• _TASK STATEMENT_:
Once the lines below holding the string "none" are counted, give that number alone.

:: RECORDS FOR THIS TASK ::

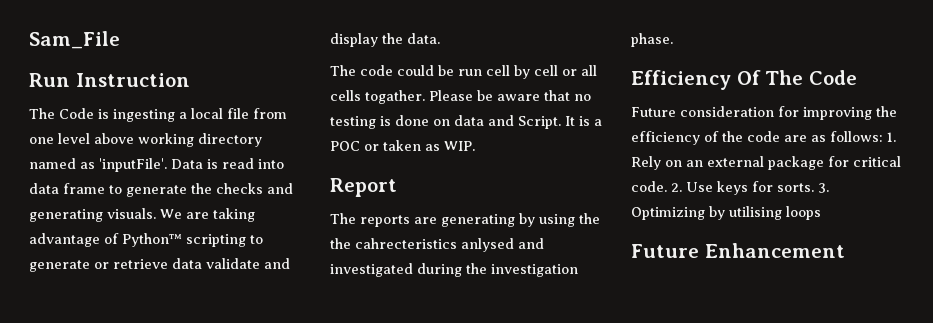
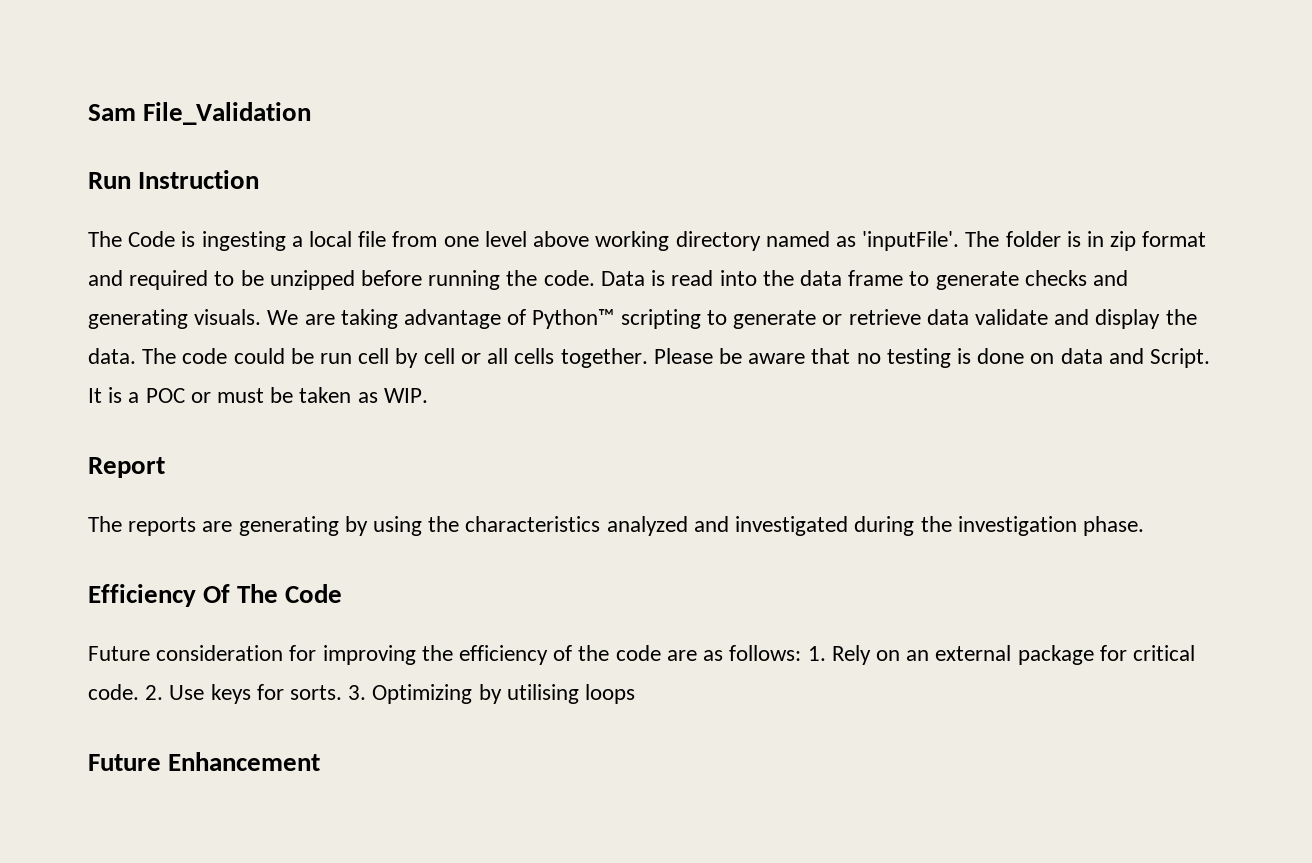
[29,31,120,49] Sam_File -> [88,102,312,125] Sam File_Validation
(167, 165) none -> [965,231,1207,251] [88,270,595,290] The folder is in zip format and required to be unzipped before running the code.
(284, 164) none -> [762,270,794,286] the
[191,183,212,194] the -> (1019, 280) none
(440, 38) // -> (136, 356) none
[365,90,425,104] togather. -> [560,348,648,368] together.
(379, 147) none -> [217,387,294,403] must be
[330,238,514,252] the cahrecteristics anlysed -> [465,516,688,536] characteristics analyzed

:::

• _SOLUTION TO THE PROBLEM_:
5